▸ Required action
Reproduce exactly the lines below from the one containing "人認為，只有在春季或夏天，太陽閃耀，沒有上帝，一個人" through the one containing "sus objetivos.", including both, and nothing else.
---
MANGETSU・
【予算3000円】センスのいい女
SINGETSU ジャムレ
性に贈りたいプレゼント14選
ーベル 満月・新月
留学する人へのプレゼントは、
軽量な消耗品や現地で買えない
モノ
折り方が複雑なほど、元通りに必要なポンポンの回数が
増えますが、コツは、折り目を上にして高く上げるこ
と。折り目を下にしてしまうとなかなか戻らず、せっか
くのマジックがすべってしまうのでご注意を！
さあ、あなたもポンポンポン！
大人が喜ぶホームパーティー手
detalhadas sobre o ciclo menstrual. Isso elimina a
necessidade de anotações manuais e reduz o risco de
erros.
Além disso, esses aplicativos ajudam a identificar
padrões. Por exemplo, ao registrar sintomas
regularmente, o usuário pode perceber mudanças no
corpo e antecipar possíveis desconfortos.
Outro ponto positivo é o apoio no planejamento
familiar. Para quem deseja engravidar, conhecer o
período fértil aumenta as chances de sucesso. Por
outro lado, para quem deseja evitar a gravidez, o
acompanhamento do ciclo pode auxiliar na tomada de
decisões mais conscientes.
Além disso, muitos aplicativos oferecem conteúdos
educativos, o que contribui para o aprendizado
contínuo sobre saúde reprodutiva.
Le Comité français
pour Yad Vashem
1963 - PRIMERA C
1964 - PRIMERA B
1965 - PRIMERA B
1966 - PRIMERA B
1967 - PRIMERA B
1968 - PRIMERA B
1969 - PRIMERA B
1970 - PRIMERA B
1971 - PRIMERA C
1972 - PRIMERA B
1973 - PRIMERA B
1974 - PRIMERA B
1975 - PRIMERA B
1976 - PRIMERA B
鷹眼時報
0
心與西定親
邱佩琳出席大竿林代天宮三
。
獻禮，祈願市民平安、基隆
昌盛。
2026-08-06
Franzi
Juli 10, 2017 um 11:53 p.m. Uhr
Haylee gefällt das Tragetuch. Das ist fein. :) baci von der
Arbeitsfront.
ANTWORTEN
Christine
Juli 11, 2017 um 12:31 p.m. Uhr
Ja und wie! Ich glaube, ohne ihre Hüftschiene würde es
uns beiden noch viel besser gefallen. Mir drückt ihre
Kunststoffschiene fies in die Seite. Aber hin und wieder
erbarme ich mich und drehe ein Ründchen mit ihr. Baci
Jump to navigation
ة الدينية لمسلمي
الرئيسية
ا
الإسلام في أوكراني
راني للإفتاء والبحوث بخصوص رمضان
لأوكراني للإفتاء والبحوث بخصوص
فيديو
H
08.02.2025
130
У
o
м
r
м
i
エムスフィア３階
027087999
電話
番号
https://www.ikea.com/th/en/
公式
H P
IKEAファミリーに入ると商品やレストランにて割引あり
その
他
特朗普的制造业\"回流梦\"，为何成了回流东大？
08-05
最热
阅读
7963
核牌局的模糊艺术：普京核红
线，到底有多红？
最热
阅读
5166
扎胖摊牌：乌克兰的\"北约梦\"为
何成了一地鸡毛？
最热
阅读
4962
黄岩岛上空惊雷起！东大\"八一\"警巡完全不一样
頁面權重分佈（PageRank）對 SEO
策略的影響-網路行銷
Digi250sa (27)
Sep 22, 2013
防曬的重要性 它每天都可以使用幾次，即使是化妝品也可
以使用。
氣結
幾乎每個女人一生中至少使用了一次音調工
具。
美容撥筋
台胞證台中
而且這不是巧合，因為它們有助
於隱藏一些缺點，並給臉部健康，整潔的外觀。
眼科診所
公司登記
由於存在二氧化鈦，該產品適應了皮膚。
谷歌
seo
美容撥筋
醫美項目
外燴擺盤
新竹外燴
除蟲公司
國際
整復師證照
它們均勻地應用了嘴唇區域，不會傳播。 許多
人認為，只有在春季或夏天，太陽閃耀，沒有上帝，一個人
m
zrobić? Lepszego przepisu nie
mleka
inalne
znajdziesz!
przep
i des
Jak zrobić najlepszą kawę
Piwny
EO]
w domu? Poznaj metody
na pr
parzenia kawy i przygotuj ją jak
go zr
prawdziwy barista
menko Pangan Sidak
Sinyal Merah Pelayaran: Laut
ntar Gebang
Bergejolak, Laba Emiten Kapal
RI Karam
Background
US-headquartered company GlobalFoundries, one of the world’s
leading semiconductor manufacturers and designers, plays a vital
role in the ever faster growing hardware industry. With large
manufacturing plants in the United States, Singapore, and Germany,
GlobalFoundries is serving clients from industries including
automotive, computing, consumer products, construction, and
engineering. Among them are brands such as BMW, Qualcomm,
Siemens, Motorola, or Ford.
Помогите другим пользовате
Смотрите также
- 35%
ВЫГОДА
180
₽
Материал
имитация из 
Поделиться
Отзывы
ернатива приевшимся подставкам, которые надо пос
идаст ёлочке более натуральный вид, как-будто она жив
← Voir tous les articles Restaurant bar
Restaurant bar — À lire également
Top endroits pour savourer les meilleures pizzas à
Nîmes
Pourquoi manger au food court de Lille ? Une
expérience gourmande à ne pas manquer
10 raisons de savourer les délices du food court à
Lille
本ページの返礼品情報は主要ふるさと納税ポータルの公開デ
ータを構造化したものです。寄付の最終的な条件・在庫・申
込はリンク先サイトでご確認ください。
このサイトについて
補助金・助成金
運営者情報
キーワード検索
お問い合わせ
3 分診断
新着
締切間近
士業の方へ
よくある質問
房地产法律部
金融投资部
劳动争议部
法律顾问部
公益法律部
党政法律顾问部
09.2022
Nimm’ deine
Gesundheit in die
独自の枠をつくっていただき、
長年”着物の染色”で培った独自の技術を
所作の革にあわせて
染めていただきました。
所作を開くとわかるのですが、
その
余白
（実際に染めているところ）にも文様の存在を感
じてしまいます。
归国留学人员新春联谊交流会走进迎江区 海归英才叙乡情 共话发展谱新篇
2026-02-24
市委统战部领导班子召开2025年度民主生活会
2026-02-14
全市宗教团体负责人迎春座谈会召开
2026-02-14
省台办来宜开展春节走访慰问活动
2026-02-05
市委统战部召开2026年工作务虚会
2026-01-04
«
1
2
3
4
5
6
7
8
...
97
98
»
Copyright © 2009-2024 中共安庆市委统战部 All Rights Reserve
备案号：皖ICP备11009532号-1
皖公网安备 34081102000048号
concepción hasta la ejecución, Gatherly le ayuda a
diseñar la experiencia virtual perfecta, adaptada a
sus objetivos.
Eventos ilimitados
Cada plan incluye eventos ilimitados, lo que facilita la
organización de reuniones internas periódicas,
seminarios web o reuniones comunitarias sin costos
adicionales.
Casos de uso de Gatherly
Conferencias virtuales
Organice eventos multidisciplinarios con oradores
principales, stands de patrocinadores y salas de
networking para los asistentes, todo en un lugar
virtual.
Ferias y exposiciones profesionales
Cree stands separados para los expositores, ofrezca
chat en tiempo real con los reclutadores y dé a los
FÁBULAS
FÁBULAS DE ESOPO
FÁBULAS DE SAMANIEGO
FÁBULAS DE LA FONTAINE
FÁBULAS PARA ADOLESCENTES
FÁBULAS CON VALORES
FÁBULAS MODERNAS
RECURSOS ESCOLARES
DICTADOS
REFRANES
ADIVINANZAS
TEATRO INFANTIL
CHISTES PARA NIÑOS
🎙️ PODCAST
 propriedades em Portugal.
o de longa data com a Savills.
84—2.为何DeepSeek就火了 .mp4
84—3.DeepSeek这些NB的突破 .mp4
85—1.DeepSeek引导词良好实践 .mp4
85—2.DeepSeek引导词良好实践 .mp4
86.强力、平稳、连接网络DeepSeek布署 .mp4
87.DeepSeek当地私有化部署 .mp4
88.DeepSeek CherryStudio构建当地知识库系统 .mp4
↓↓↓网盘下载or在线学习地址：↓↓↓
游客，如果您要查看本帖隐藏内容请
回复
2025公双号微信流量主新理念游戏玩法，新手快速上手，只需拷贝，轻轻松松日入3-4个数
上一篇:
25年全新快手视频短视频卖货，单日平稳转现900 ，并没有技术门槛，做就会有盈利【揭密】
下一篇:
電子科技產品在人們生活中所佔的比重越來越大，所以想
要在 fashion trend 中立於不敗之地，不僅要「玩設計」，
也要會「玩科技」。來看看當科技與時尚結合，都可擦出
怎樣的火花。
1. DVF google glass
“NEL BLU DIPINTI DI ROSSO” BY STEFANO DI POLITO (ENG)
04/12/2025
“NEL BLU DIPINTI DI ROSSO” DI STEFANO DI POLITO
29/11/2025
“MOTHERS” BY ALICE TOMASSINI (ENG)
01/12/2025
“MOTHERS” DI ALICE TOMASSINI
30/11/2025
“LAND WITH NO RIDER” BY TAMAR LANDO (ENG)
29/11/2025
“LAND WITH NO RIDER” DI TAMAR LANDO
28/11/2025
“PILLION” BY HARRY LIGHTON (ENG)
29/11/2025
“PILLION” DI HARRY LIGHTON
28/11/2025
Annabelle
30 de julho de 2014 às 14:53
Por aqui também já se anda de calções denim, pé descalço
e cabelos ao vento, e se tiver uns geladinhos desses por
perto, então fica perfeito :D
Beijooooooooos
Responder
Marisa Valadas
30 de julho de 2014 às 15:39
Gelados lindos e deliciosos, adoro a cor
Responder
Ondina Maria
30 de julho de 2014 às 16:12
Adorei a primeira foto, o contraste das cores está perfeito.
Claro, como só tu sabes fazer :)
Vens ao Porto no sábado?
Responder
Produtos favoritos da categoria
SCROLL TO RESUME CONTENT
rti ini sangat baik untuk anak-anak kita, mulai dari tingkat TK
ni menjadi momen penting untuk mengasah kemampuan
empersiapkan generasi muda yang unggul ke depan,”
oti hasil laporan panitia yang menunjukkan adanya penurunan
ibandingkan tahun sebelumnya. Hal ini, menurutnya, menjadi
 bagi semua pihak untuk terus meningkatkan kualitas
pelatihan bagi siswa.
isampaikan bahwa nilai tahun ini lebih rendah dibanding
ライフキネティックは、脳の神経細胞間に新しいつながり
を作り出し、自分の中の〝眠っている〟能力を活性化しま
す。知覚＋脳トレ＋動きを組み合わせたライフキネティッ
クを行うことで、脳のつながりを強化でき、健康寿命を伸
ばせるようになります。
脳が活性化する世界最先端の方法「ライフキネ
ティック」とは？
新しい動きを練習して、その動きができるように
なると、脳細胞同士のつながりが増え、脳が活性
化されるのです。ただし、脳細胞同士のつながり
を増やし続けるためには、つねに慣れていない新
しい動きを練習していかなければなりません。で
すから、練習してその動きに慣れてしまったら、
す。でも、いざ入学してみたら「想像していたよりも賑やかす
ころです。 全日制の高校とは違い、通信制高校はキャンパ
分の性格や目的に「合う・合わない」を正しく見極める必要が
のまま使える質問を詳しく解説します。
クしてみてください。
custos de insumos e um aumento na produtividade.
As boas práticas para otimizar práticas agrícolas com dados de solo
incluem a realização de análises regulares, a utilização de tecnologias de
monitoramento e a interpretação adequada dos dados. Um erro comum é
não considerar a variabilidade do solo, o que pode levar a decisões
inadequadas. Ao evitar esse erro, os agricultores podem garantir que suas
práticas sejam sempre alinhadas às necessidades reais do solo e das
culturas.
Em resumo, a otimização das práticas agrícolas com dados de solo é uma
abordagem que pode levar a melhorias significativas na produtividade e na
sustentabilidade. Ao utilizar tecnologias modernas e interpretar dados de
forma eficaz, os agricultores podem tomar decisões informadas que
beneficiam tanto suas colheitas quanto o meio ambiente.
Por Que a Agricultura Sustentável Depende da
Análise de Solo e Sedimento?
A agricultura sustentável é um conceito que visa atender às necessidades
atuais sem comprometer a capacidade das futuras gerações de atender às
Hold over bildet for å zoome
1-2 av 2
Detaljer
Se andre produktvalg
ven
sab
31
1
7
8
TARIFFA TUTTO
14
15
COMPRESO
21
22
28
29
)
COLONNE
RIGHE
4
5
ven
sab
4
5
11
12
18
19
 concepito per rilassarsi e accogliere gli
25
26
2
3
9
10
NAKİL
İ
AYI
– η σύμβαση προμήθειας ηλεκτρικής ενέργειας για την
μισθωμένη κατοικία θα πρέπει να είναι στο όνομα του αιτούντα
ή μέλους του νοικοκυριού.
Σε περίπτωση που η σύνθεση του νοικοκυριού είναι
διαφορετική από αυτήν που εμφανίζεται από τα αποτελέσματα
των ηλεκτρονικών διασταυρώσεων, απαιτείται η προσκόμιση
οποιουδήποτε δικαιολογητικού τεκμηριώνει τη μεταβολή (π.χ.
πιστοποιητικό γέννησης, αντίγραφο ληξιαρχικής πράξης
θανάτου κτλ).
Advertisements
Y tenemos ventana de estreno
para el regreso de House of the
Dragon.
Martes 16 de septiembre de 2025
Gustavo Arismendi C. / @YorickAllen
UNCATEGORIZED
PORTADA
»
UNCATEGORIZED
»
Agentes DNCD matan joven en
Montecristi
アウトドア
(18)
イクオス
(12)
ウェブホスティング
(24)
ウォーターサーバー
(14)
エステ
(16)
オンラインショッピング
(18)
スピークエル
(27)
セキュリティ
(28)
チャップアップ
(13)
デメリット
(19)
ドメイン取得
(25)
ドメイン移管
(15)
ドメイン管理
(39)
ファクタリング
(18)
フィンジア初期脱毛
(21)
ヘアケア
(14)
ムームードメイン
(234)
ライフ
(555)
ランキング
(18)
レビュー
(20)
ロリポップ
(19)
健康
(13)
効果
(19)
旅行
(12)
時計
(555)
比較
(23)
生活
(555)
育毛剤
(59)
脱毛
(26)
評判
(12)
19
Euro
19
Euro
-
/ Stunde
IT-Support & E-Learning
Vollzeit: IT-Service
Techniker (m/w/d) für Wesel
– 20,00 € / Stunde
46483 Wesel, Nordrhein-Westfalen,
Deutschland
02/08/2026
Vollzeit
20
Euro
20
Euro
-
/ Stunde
---
▸ Finished exercise
人認為，只有在春季或夏天，太陽閃耀，沒有上帝，一個人
m
zrobić? Lepszego przepisu nie
mleka
inalne
znajdziesz!
przep
i des
Jak zrobić najlepszą kawę
Piwny
EO]
w domu? Poznaj metody
na pr
parzenia kawy i przygotuj ją jak
go zr
prawdziwy barista
menko Pangan Sidak
Sinyal Merah Pelayaran: Laut
ntar Gebang
Bergejolak, Laba Emiten Kapal
RI Karam
Background
US-headquartered company GlobalFoundries, one of the world’s
leading semiconductor manufacturers and designers, plays a vital
role in the ever faster growing hardware industry. With large
manufacturing plants in the United States, Singapore, and Germany,
GlobalFoundries is serving clients from industries including
automotive, computing, consumer products, construction, and
engineering. Among them are brands such as BMW, Qualcomm,
Siemens, Motorola, or Ford.
Помогите другим пользовате
Смотрите также
- 35%
ВЫГОДА
180
₽
Материал
имитация из 
Поделиться
Отзывы
ернатива приевшимся подставкам, которые надо пос
идаст ёлочке более натуральный вид, как-будто она жив
← Voir tous les articles Restaurant bar
Restaurant bar — À lire également
Top endroits pour savourer les meilleures pizzas à
Nîmes
Pourquoi manger au food court de Lille ? Une
expérience gourmande à ne pas manquer
10 raisons de savourer les délices du food court à
Lille
本ページの返礼品情報は主要ふるさと納税ポータルの公開デ
ータを構造化したものです。寄付の最終的な条件・在庫・申
込はリンク先サイトでご確認ください。
このサイトについて
補助金・助成金
運営者情報
キーワード検索
お問い合わせ
3 分診断
新着
締切間近
士業の方へ
よくある質問
房地产法律部
金融投资部
劳动争议部
法律顾问部
公益法律部
党政法律顾问部
09.2022
Nimm’ deine
Gesundheit in die
独自の枠をつくっていただき、
長年”着物の染色”で培った独自の技術を
所作の革にあわせて
染めていただきました。
所作を開くとわかるのですが、
その
余白
（実際に染めているところ）にも文様の存在を感
じてしまいます。
归国留学人员新春联谊交流会走进迎江区 海归英才叙乡情 共话发展谱新篇
2026-02-24
市委统战部领导班子召开2025年度民主生活会
2026-02-14
全市宗教团体负责人迎春座谈会召开
2026-02-14
省台办来宜开展春节走访慰问活动
2026-02-05
市委统战部召开2026年工作务虚会
2026-01-04
«
1
2
3
4
5
6
7
8
...
97
98
»
Copyright © 2009-2024 中共安庆市委统战部 All Rights Reserve
备案号：皖ICP备11009532号-1
皖公网安备 34081102000048号
concepción hasta la ejecución, Gatherly le ayuda a
diseñar la experiencia virtual perfecta, adaptada a
sus objetivos.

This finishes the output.